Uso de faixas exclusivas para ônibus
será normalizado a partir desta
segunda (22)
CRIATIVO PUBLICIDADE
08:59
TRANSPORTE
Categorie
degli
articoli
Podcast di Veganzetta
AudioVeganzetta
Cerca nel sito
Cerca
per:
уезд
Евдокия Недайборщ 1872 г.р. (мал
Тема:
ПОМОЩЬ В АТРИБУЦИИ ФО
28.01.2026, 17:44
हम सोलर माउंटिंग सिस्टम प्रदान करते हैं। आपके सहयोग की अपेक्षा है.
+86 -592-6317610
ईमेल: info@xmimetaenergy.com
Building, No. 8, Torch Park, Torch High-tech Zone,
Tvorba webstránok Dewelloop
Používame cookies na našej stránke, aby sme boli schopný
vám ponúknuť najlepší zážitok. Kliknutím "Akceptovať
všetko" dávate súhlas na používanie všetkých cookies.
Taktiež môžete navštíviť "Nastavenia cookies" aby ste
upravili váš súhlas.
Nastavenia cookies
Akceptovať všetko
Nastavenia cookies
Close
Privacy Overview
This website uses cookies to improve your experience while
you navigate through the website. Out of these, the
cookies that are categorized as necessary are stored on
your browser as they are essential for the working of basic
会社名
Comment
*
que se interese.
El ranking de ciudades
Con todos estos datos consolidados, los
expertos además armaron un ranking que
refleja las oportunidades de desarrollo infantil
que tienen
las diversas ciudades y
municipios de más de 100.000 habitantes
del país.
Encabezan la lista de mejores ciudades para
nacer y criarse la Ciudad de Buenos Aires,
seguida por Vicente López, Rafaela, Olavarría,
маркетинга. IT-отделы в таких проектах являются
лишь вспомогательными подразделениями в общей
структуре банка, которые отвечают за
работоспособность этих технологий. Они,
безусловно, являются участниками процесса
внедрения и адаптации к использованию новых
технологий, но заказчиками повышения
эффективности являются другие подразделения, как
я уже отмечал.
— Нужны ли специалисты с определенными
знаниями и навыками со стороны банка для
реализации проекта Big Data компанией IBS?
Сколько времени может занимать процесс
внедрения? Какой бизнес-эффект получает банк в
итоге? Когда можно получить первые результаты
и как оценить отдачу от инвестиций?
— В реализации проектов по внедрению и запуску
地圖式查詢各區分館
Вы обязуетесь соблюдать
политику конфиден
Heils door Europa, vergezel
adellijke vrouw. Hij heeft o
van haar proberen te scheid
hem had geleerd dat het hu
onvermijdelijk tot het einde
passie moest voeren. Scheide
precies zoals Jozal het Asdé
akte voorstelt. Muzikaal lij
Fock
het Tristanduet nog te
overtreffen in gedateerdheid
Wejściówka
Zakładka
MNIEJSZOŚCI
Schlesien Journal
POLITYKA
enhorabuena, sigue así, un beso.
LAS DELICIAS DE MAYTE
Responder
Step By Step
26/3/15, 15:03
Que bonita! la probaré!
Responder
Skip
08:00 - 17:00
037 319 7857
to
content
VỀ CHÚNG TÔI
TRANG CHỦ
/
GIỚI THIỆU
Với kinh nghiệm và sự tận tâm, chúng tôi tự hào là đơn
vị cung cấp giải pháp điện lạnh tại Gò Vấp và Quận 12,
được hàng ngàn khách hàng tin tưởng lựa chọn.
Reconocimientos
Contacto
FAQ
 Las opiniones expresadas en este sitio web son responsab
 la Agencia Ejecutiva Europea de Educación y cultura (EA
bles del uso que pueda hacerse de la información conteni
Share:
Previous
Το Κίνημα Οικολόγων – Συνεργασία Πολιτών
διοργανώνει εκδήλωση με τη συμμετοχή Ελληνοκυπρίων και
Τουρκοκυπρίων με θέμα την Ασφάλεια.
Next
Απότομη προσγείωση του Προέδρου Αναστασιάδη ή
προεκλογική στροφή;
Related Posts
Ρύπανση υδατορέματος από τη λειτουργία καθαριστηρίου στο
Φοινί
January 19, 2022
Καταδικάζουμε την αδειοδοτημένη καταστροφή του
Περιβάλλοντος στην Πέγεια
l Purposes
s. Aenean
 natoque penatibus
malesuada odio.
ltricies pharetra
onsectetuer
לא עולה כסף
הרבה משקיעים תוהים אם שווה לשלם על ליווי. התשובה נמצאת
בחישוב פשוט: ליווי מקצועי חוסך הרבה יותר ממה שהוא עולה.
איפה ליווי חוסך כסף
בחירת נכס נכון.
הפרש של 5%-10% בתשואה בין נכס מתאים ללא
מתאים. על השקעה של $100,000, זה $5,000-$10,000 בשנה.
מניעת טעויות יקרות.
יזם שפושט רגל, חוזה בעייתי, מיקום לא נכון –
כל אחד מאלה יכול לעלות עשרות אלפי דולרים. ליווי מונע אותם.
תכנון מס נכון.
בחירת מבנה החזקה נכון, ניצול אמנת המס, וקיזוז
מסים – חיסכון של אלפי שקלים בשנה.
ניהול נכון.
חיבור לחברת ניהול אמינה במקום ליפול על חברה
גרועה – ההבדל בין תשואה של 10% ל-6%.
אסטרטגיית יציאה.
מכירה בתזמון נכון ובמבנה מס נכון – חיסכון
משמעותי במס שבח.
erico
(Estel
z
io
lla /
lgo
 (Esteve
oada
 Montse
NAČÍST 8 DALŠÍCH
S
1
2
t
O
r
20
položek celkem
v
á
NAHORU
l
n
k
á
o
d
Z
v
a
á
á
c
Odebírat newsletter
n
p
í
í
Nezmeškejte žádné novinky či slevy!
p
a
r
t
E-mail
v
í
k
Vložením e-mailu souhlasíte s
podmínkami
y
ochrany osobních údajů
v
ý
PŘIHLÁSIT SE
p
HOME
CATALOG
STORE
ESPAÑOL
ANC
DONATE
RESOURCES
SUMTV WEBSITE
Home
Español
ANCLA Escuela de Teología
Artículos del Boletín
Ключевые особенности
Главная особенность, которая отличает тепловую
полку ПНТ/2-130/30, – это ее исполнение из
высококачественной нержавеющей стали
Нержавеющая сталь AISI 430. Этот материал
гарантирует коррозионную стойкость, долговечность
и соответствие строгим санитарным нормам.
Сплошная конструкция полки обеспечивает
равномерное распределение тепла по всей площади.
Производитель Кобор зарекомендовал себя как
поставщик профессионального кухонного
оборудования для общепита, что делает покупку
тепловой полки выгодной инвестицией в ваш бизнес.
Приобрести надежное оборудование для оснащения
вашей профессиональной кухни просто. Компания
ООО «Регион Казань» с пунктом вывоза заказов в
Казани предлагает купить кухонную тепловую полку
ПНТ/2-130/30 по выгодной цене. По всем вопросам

- [WHAT THE EXERCISE ASKS]: Copy the text of every row above line for line, without changing a single character.

- [EXERCISE RESPONSE]:
Uso de faixas exclusivas para ônibus
será normalizado a partir desta
segunda (22)
CRIATIVO PUBLICIDADE
08:59
TRANSPORTE
Categorie
degli
articoli
Podcast di Veganzetta
AudioVeganzetta
Cerca nel sito
Cerca
per:
уезд
Евдокия Недайборщ 1872 г.р. (мал
Тема:
ПОМОЩЬ В АТРИБУЦИИ ФО
28.01.2026, 17:44
हम सोलर माउंटिंग सिस्टम प्रदान करते हैं। आपके सहयोग की अपेक्षा है.
+86 -592-6317610
ईमेल: info@xmimetaenergy.com
Building, No. 8, Torch Park, Torch High-tech Zone,
Tvorba webstránok Dewelloop
Používame cookies na našej stránke, aby sme boli schopný
vám ponúknuť najlepší zážitok. Kliknutím "Akceptovať
všetko" dávate súhlas na používanie všetkých cookies.
Taktiež môžete navštíviť "Nastavenia cookies" aby ste
upravili váš súhlas.
Nastavenia cookies
Akceptovať všetko
Nastavenia cookies
Close
Privacy Overview
This website uses cookies to improve your experience while
you navigate through the website. Out of these, the
cookies that are categorized as necessary are stored on
your browser as they are essential for the working of basic
会社名
Comment
*
que se interese.
El ranking de ciudades
Con todos estos datos consolidados, los
expertos además armaron un ranking que
refleja las oportunidades de desarrollo infantil
que tienen
las diversas ciudades y
municipios de más de 100.000 habitantes
del país.
Encabezan la lista de mejores ciudades para
nacer y criarse la Ciudad de Buenos Aires,
seguida por Vicente López, Rafaela, Olavarría,
маркетинга. IT-отделы в таких проектах являются
лишь вспомогательными подразделениями в общей
структуре банка, которые отвечают за
работоспособность этих технологий. Они,
безусловно, являются участниками процесса
внедрения и адаптации к использованию новых
технологий, но заказчиками повышения
эффективности являются другие подразделения, как
я уже отмечал.
— Нужны ли специалисты с определенными
знаниями и навыками со стороны банка для
реализации проекта Big Data компанией IBS?
Сколько времени может занимать процесс
внедрения? Какой бизнес-эффект получает банк в
итоге? Когда можно получить первые результаты
и как оценить отдачу от инвестиций?
— В реализации проектов по внедрению и запуску
地圖式查詢各區分館
Вы обязуетесь соблюдать
политику конфиден
Heils door Europa, vergezel
adellijke vrouw. Hij heeft o
van haar proberen te scheid
hem had geleerd dat het hu
onvermijdelijk tot het einde
passie moest voeren. Scheide
precies zoals Jozal het Asdé
akte voorstelt. Muzikaal lij
Fock
het Tristanduet nog te
overtreffen in gedateerdheid
Wejściówka
Zakładka
MNIEJSZOŚCI
Schlesien Journal
POLITYKA
enhorabuena, sigue así, un beso.
LAS DELICIAS DE MAYTE
Responder
Step By Step
26/3/15, 15:03
Que bonita! la probaré!
Responder
Skip
08:00 - 17:00
037 319 7857
to
content
VỀ CHÚNG TÔI
TRANG CHỦ
/
GIỚI THIỆU
Với kinh nghiệm và sự tận tâm, chúng tôi tự hào là đơn
vị cung cấp giải pháp điện lạnh tại Gò Vấp và Quận 12,
được hàng ngàn khách hàng tin tưởng lựa chọn.
Reconocimientos
Contacto
FAQ
 Las opiniones expresadas en este sitio web son responsab
 la Agencia Ejecutiva Europea de Educación y cultura (EA
bles del uso que pueda hacerse de la información conteni
Share:
Previous
Το Κίνημα Οικολόγων – Συνεργασία Πολιτών
διοργανώνει εκδήλωση με τη συμμετοχή Ελληνοκυπρίων και
Τουρκοκυπρίων με θέμα την Ασφάλεια.
Next
Απότομη προσγείωση του Προέδρου Αναστασιάδη ή
προεκλογική στροφή;
Related Posts
Ρύπανση υδατορέματος από τη λειτουργία καθαριστηρίου στο
Φοινί
January 19, 2022
Καταδικάζουμε την αδειοδοτημένη καταστροφή του
Περιβάλλοντος στην Πέγεια
l Purposes
s. Aenean
 natoque penatibus
malesuada odio.
ltricies pharetra
onsectetuer
לא עולה כסף
הרבה משקיעים תוהים אם שווה לשלם על ליווי. התשובה נמצאת
בחישוב פשוט: ליווי מקצועי חוסך הרבה יותר ממה שהוא עולה.
איפה ליווי חוסך כסף
בחירת נכס נכון.
הפרש של 5%-10% בתשואה בין נכס מתאים ללא
מתאים. על השקעה של $100,000, זה $5,000-$10,000 בשנה.
מניעת טעויות יקרות.
יזם שפושט רגל, חוזה בעייתי, מיקום לא נכון –
כל אחד מאלה יכול לעלות עשרות אלפי דולרים. ליווי מונע אותם.
תכנון מס נכון.
בחירת מבנה החזקה נכון, ניצול אמנת המס, וקיזוז
מסים – חיסכון של אלפי שקלים בשנה.
ניהול נכון.
חיבור לחברת ניהול אמינה במקום ליפול על חברה
גרועה – ההבדל בין תשואה של 10% ל-6%.
אסטרטגיית יציאה.
מכירה בתזמון נכון ובמבנה מס נכון – חיסכון
משמעותי במס שבח.
erico
(Estel
z
io
lla /
lgo
 (Esteve
oada
 Montse
NAČÍST 8 DALŠÍCH
S
1
2
t
O
r
20
položek celkem
v
á
NAHORU
l
n
k
á
o
d
Z
v
a
á
á
c
Odebírat newsletter
n
p
í
í
Nezmeškejte žádné novinky či slevy!
p
a
r
t
E-mail
v
í
k
Vložením e-mailu souhlasíte s
podmínkami
y
ochrany osobních údajů
v
ý
PŘIHLÁSIT SE
p
HOME
CATALOG
STORE
ESPAÑOL
ANC
DONATE
RESOURCES
SUMTV WEBSITE
Home
Español
ANCLA Escuela de Teología
Artículos del Boletín
Ключевые особенности
Главная особенность, которая отличает тепловую
полку ПНТ/2-130/30, – это ее исполнение из
высококачественной нержавеющей стали
Нержавеющая сталь AISI 430. Этот материал
гарантирует коррозионную стойкость, долговечность
и соответствие строгим санитарным нормам.
Сплошная конструкция полки обеспечивает
равномерное распределение тепла по всей площади.
Производитель Кобор зарекомендовал себя как
поставщик профессионального кухонного
оборудования для общепита, что делает покупку
тепловой полки выгодной инвестицией в ваш бизнес.
Приобрести надежное оборудование для оснащения
вашей профессиональной кухни просто. Компания
ООО «Регион Казань» с пунктом вывоза заказов в
Казани предлагает купить кухонную тепловую полку
ПНТ/2-130/30 по выгодной цене. По всем вопросам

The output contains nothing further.